- AUFGABEN:
[a] Mit welcher Geste öffnet man laut dem Artikel zu iOS 11 die neue Multitasking-Ansicht auf dem iPad?
[b] Schreibe den Artikel zu iOS 11 auf dem iPad Pro nach seinem letzten Satz weiter.

- TEXTABSCHNITT:

-*-

Neues Betriebssystem

iPad Pro 10,5 Zoll mit iOS 11 im Praxiseinsatz

10.07.2017 von Bastian Gruber
Die diesjährige WWDC machte deutlich, welche Software Apple dominiert. Das Mac-Betriebssystem rangiert dabei nur noch gleichauf mit tvOS und watchOS, und der Sieger mit den größten Veränderungen und zugeteilten Ressourcen ist iOS.

Version 11 will dabei vor allem das iPad zu einer mobilen Produktionsmaschine aufwerten, bringt aber auch für das iPhone einige Neuerungen. Wir haben Apples neuestes mobiles Betriebssystem einem Praxistest unterzogen um heraus zu finden, ob das iPad Pro mit iOS 11 schon als Ersatz für das Macbook (Pro) mit macOS ist und für wen.

Multitasking à la macOS

Die wichtigste Neuerung ist dabei die neue Multitasking-Ansicht auf dem iPad. Eine Ein-Finger-Wischgeste von unten nach oben lässt alle offenen Apps als Fenster nebeneinander sehen. Zusätzlich erscheinen das neue Dock und das verbesserte Kontrollzentrum. Mit dieser Geste gelangt der Nutzer somit gefühlt in ein Cockpit, von dem er alle Geschehnisse überblicken und steuern kann.

Auch unter iOS hat sich die Ansicht etwas verändert. Ein doppeltes Drücken der Home-Taste lässt alle offenen Anwendungen in einem Art Fächer erscheinen. Neu ist hier das Fehlen des Startbildschirm als Teil der Anwendungen. Schließt der Nutzer also alle offenen Anwendungen, bleibt ein verschwommener, leerer Bildschirm übrig. Anstatt also wie sonst üblich auf den Startbildschirm zu drücken um wieder zurück zu gelangen, muss man erneut die Home-Taste drücken.

Von macOS bekannt, und mit dem Kontrollzentrum an der Seite angereichert ist die neue Mutlitasking-Ansicht unter iOS 11.

-*-

- EXTRAHIERTE EINTRÄGE:
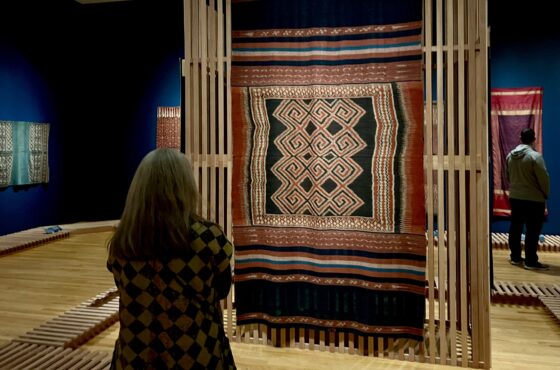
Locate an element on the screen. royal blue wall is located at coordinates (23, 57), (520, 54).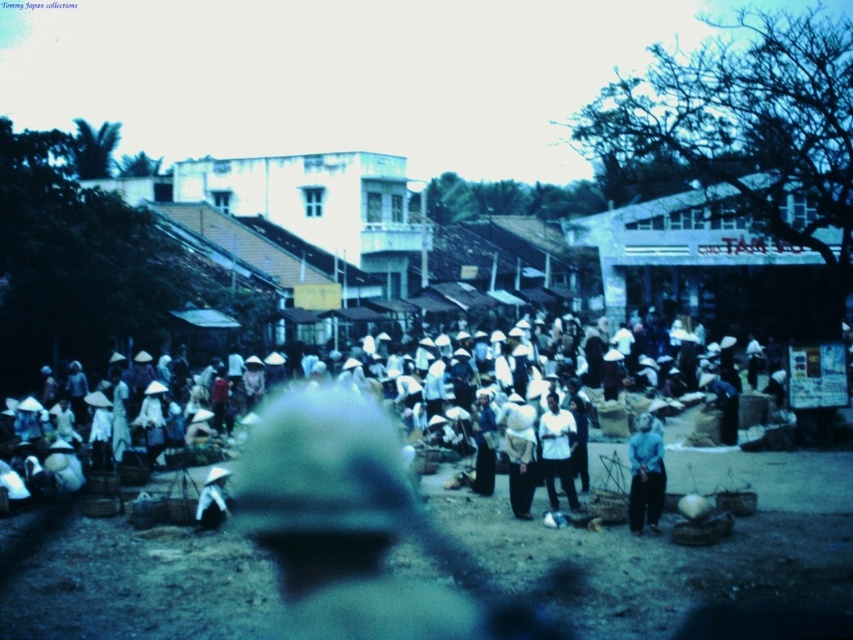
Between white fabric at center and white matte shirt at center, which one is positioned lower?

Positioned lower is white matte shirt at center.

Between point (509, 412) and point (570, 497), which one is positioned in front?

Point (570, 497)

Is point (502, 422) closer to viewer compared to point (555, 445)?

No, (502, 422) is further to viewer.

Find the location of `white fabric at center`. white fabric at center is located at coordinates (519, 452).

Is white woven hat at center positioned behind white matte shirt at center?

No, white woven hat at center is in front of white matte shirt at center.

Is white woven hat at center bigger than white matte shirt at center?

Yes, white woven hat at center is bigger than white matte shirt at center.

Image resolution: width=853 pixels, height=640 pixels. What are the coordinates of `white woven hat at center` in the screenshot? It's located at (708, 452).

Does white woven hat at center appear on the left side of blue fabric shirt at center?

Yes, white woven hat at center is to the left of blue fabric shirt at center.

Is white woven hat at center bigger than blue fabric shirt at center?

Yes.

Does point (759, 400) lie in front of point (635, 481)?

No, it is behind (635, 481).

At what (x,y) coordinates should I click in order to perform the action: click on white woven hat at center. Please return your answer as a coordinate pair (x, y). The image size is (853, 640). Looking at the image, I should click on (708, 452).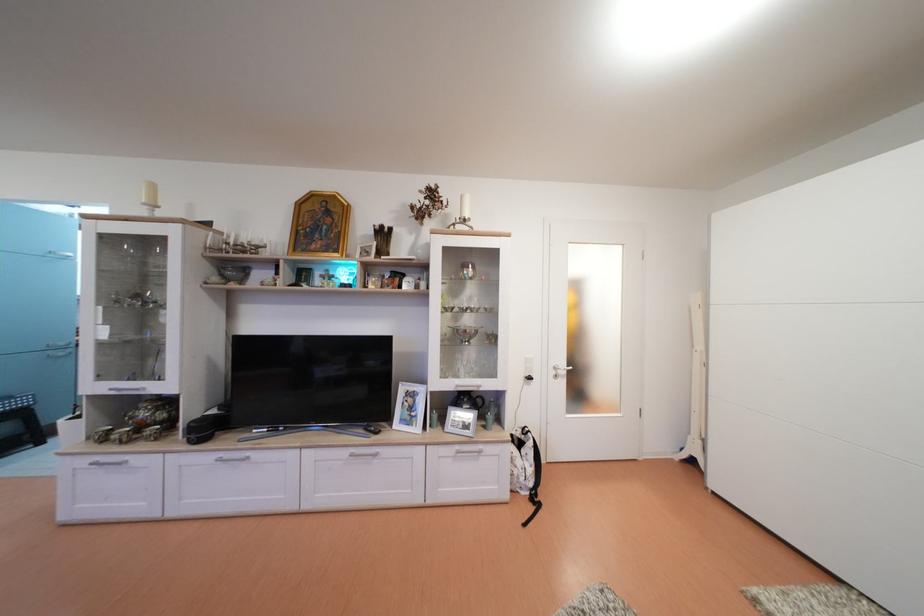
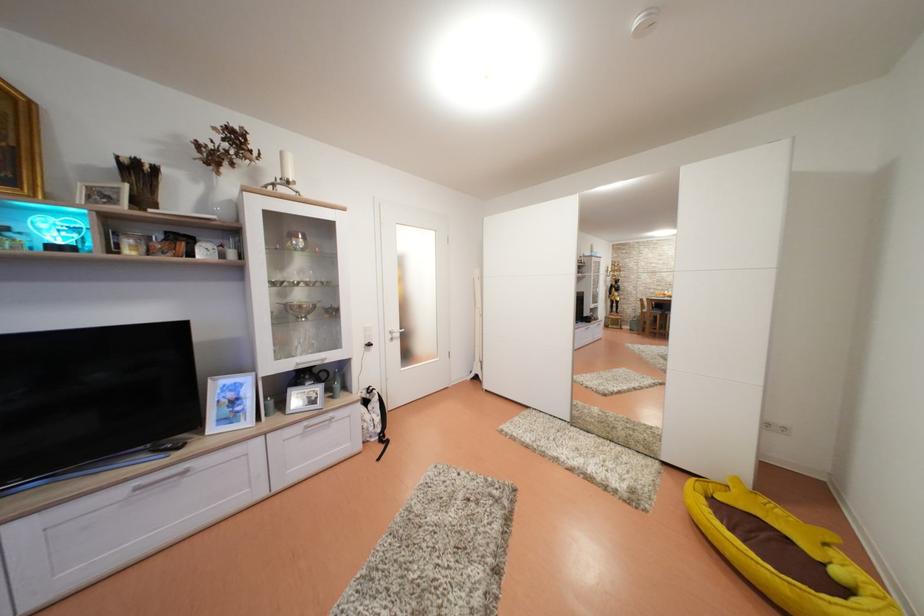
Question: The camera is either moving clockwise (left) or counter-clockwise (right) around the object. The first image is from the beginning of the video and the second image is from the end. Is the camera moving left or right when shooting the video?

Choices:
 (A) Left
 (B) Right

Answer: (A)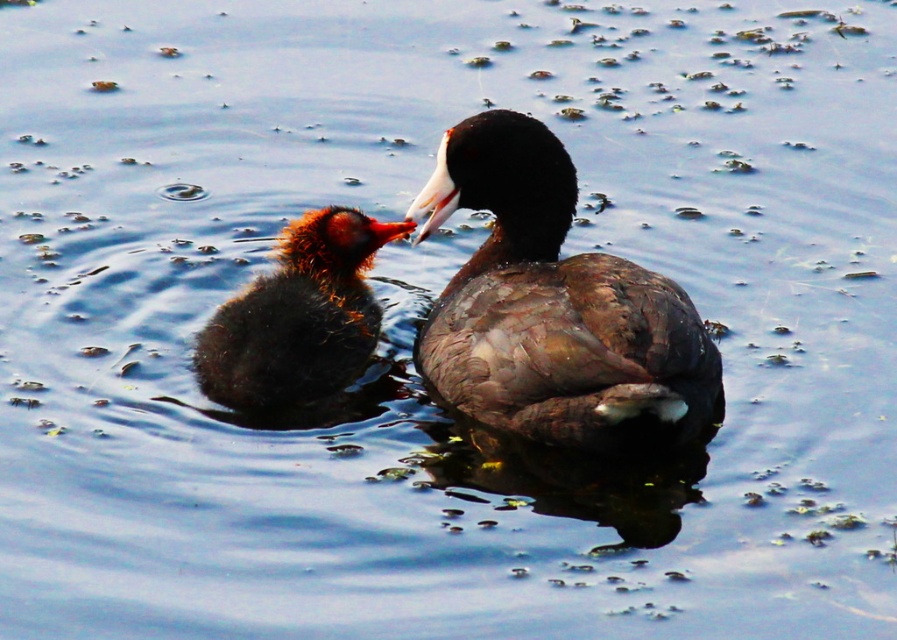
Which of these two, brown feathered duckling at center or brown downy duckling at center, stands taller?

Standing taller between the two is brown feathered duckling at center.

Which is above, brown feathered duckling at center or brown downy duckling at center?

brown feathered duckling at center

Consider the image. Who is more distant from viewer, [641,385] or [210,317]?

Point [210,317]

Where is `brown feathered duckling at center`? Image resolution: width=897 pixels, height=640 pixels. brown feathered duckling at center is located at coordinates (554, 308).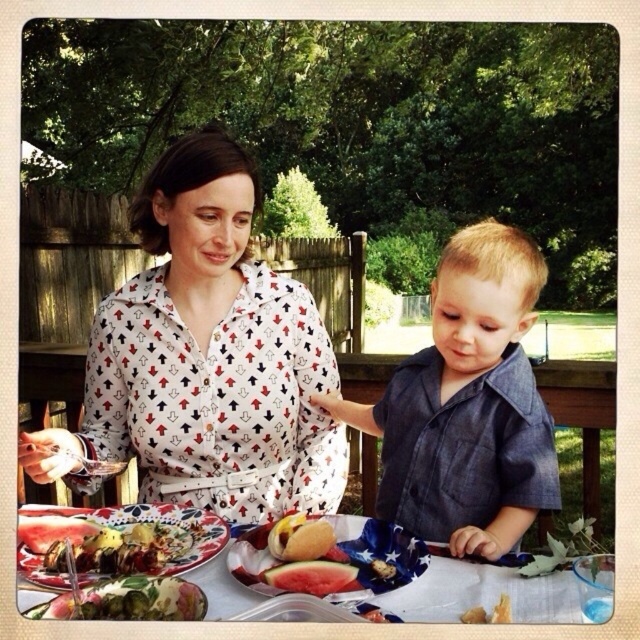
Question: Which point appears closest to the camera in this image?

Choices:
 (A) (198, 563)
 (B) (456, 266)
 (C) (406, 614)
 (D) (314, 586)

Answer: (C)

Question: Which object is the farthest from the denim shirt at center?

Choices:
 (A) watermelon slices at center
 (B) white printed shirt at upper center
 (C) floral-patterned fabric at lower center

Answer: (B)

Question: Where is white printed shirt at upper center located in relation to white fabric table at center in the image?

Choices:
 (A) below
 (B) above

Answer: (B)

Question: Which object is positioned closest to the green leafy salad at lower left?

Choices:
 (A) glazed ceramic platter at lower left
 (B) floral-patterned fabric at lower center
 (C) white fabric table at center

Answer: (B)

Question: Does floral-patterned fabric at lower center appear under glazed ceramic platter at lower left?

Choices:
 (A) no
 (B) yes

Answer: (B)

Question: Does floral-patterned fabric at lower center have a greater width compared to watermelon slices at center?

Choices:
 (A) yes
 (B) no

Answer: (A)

-*-

- ANTWORTEN JE AUFGABE:
[a] Mit einer Ein-Finger-Wischgeste von unten nach oben.

[b]
Auf dem iPhone fühlt sich die neue Ansicht hier etwas ungewohnt und umständlich an. Wer weiß, ob Apple die Handhabung nach den ersten Rückmeldungen der Entwickler noch ändert, oder es nur Zeit braucht, sich an die neue Benutzerführung zu gewöhnen. Das iPad Pro 10,5 jedoch strahlt mit der neuen Ansicht in neuem Glanz. Ein guter Grund, warum uns das Zurückgehen zu iOS 10 so schwer macht, ist genau diese Ansicht.

Das gesamte Kontrollzentrum wird neben dem Dock und aller offenen Fenstern angezeigt, und das ohne eine Taste drücken zu müssen. Die Handhabung fühlt sich federleicht an und so als ob es schon immer da gewesen wäre.

Neue App-Dateien

Ein weiterer Faktor, der zum Erfolg des iPad Pro beitragen könnte, ist die Dateien-App. Zwar existiert diese auch auf dem iPhone, dennoch dürften viele Nutzer vor dem iPad als Macbook-Ersatz zurückschrecken, da es keine gewohnte Dateihandhabung bietet. Apple ändert dies nun und bietet zu diesem Zweck eine App an, mit der sich die Dokumente in der iCloud und auch lokale Dateien anzeigen lassen. Der Nutzer kann auch Dienste wie Dropbox einbinden, und hat somit wie beim Finder unter macOS alle Dateien unter einem Ort.

Die neue Dateien App kann Dienste wie Dropbox einbinden, und kann die Liste der Dateien als Symbol- oder Listenansicht anzeigen. Auch Drag-and-drop ist hier möglich.

Steve Jobs' Vision von iOS war noch, dass sich der Nutzer nicht mit dem Dateisystem auseinander setzen muss, da dies das größte Problem bei Computer-Neulingen darstelle. Er wollte jede mobile Anwendung wie ein E-Mail Programm handhaben lassen, dass diese also selbst die eigenen Dateien verwaltet, ohne dass der Anwender wissen müsste, wo genau diese liegen.

Mit dieser Mentalität bricht Apple jetzt, und bewegt such damit auf professionelle Nutzer zu. Und tatsächlich, das Gefühl ein iPad (oder iPhone) zu verwenden, und gleichzeitig auf eine ausgereifte App mit Dateiverwaltung zurück zu greifen, lässt den Mac doch öfter geschlossen. Schade finden wir hierbei, dass eine große Möglichkeit verschenkt wurde, das mobile Arbeiten neu zu denken.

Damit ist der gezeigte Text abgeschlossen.